Liquid-phase electron microscopy is a technique that can be used to overcome one of the key limitations of electron microscopy – where the electron optics require a high vaccuum, and so the sample would need to be in a stable environment.

Researchers at INM – Leibniz Institute for New Materials, Saarbrücken, Germany, developed this technique in order to study proteins in their hydrated state. The team used a graphene liquid cell for the transmission of proteins during the microscopy, which resulted in an order of magnitude higher radiation tolerance of a sample of protein in comparison to amorphous ice.
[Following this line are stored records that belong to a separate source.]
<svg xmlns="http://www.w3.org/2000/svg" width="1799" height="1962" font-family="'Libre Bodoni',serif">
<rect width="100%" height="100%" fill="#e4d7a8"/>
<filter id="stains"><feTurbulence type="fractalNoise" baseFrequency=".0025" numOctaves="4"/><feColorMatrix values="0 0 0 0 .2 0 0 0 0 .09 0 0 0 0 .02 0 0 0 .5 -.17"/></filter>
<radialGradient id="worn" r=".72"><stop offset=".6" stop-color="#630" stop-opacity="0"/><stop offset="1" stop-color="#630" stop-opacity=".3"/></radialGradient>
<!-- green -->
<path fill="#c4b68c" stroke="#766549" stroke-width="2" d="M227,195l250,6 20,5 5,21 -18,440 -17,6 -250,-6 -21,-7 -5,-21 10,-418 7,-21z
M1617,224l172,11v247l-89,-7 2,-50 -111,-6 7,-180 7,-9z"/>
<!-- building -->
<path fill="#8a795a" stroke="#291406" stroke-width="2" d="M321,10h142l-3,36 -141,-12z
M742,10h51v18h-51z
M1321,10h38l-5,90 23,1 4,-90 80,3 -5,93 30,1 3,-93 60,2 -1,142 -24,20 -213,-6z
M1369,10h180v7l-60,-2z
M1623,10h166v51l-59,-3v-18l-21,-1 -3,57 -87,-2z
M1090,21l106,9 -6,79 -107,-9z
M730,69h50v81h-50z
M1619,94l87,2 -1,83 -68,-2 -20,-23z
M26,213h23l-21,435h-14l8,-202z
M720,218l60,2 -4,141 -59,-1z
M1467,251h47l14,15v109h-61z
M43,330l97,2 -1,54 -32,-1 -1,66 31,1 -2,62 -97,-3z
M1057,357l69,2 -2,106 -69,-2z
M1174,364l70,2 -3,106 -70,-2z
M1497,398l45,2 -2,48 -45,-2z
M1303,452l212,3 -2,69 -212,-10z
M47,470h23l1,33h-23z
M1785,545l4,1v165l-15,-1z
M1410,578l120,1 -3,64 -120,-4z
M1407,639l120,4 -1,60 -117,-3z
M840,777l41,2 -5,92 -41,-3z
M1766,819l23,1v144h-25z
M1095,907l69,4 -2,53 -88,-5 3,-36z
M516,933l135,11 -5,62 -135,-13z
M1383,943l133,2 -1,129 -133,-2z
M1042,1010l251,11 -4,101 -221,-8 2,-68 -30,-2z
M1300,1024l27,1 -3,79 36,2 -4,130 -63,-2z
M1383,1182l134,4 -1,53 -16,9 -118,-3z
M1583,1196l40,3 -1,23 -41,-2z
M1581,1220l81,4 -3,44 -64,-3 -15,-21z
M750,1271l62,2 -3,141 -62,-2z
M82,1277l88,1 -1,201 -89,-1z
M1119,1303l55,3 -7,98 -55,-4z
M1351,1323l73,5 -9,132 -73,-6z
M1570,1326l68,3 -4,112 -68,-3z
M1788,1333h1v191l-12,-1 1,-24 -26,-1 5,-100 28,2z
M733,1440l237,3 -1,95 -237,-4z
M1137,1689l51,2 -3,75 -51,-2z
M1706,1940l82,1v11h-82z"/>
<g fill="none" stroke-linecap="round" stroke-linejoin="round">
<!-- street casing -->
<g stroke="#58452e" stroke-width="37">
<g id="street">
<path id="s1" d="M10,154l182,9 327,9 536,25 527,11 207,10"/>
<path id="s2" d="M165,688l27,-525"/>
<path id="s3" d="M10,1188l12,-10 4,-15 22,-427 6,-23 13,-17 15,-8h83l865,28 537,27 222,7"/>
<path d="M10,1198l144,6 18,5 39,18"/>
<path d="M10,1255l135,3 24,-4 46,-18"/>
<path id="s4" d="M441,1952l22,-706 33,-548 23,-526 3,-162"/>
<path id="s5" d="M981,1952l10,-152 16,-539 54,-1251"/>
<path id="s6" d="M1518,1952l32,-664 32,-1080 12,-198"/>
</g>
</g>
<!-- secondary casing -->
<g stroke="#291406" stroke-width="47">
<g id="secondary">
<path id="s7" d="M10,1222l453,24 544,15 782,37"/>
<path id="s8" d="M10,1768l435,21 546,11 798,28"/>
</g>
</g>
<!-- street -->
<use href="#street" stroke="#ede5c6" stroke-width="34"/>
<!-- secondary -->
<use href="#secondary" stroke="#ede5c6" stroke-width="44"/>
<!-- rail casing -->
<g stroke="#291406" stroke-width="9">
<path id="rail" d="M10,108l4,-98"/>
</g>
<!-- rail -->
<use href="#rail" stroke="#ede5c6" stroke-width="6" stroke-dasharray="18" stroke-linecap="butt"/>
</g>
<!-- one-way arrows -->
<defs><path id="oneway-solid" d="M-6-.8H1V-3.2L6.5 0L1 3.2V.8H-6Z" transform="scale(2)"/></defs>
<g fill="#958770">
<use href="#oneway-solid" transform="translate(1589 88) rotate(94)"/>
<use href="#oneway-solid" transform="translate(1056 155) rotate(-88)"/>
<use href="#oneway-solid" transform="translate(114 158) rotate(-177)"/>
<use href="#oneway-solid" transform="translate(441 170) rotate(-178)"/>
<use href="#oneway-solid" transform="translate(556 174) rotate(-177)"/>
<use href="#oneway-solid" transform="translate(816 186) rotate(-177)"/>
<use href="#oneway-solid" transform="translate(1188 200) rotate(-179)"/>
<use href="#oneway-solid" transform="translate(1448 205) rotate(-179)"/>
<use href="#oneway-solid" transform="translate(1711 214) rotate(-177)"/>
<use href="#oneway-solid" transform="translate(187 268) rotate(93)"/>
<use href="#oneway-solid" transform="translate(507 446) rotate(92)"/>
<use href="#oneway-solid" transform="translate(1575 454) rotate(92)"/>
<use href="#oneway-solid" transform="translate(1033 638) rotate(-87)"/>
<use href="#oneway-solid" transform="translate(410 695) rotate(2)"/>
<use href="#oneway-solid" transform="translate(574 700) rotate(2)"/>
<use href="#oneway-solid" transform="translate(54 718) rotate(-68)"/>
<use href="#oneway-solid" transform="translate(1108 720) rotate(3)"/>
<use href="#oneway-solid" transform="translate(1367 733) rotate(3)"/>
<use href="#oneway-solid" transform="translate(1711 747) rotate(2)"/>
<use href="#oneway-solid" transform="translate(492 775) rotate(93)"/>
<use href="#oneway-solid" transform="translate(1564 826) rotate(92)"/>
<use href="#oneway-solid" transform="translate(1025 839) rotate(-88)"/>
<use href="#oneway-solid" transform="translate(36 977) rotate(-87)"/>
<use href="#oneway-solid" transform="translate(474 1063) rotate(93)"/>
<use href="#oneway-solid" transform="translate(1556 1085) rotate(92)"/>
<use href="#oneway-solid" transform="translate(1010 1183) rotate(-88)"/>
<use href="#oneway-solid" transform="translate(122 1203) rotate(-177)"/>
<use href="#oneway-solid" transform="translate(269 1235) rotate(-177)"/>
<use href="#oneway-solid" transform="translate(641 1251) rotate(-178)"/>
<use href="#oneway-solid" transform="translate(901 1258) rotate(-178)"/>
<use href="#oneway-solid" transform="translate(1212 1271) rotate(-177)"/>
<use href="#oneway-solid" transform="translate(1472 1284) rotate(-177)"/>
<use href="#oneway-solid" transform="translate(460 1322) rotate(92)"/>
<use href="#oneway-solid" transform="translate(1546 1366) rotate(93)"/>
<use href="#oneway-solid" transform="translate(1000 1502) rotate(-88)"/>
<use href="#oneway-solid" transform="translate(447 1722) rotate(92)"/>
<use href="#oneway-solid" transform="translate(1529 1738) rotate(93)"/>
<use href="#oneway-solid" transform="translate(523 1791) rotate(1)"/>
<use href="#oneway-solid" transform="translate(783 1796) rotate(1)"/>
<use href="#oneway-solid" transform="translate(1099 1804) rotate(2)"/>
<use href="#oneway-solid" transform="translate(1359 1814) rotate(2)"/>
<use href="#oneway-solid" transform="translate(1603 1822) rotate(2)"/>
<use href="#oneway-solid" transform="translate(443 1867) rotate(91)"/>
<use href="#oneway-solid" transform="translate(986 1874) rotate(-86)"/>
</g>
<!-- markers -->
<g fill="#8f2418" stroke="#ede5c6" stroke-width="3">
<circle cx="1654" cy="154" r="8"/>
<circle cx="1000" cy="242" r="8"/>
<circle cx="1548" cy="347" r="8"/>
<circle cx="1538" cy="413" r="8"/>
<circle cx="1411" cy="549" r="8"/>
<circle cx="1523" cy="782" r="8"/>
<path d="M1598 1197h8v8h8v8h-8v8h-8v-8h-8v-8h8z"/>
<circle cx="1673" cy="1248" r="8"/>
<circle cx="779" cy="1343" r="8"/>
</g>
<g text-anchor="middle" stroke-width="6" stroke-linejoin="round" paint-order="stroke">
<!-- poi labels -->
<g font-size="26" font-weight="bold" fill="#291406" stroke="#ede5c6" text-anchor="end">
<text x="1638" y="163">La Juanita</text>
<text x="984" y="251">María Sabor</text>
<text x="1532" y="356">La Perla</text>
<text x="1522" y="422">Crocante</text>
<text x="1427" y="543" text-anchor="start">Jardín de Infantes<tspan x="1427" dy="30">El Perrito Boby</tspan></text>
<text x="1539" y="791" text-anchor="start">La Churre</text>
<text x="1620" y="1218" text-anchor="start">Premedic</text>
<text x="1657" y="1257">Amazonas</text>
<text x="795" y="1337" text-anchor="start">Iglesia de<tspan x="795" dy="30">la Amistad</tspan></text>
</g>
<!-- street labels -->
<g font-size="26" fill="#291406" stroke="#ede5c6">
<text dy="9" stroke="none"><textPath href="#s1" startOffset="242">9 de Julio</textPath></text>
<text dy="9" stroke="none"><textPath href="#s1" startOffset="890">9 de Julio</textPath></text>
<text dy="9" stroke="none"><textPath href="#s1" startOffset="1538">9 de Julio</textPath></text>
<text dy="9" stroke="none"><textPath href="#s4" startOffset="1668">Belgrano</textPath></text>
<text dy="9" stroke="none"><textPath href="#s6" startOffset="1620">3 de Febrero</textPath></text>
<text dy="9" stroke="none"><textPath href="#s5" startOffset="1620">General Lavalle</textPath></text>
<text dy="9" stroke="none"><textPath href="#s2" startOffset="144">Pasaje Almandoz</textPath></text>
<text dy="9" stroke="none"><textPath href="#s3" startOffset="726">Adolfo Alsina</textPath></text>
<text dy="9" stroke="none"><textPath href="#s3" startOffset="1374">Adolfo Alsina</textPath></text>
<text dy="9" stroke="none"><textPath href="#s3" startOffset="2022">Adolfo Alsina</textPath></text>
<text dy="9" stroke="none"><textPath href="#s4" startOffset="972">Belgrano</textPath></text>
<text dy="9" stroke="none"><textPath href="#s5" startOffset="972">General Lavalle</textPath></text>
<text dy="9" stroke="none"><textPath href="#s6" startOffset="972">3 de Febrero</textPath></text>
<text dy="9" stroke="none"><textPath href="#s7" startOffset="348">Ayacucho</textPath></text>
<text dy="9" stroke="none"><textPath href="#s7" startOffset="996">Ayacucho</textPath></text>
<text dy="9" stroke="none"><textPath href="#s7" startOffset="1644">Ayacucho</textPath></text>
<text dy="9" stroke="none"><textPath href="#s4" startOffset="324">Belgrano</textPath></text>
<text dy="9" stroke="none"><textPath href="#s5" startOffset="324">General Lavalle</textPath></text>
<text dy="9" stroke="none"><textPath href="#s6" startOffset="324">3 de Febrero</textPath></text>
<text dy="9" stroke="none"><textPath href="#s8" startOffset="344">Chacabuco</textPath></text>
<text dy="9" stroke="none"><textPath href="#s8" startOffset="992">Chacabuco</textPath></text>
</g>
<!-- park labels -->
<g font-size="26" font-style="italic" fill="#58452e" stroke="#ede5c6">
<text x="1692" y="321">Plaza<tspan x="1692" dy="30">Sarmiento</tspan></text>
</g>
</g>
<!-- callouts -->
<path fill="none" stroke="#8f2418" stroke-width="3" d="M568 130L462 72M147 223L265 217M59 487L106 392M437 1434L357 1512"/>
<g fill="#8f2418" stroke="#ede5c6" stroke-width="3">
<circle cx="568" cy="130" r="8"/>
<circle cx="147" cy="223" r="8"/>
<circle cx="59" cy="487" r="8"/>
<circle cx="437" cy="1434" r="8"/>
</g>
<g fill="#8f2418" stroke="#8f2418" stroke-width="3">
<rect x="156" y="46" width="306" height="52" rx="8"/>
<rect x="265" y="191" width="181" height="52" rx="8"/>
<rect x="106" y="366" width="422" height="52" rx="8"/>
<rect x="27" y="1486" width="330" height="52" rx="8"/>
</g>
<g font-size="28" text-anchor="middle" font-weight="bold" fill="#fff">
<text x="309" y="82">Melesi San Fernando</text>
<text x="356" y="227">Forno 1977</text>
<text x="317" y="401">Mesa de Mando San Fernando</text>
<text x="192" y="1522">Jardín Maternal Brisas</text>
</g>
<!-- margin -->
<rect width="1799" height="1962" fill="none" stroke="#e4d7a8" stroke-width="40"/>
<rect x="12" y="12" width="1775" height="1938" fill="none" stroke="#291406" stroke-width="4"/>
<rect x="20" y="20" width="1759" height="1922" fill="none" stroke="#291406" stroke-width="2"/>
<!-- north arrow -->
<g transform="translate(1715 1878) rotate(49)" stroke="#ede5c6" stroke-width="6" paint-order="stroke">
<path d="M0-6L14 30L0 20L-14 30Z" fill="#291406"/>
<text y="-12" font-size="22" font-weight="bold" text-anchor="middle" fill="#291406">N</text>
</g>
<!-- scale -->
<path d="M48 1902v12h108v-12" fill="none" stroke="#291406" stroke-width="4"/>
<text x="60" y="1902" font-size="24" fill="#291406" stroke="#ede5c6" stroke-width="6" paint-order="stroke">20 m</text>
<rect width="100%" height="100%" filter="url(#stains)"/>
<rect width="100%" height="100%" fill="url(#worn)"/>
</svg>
Electron microscopy is one of the mainstream methods of analysing and investigating the structure of proteins. Traditionally, during this procedure the protein samples are fixed, then stained with a metal to enhance their contrast, subsequently dried, embedded in plastic, cut in thin sections, and then imaged in the vacuum environment required for electron microscopy.Â

In more recent times, cryo-electron microscopy overcame the intense sample preparation method, by providing the means to study the protein in a native hydrated state – in amorphous ice. In order to resolve the structure, tens of thousands of ‘noisy’ images need to be taken (of identical areas) to resolve the structure of the protein.

The scientists used liquid-phase electron microscopy with unstained protein samples such as nanomaterials or cells in liquid, to image the structure of the protein. Until recently, it was debated whether this method would be better or worse than the method using amorphous ice.

In their recent publication, Dr Sercan Keskin and Dr Niels de Jonge from the INM-Leibniz Institute for New Materials demonstrated how the radiation tolerance was increased by an order of magnitude compared to a sample in ice. The microtubule sample was prepared in a graphene liquid cell, and the researchers mentioned that it was essential to use a low rate when the irradiation electron beam was applied.

The researchers mentioned how this method could potentially overcome limitations observed through other protein structure imaging methods.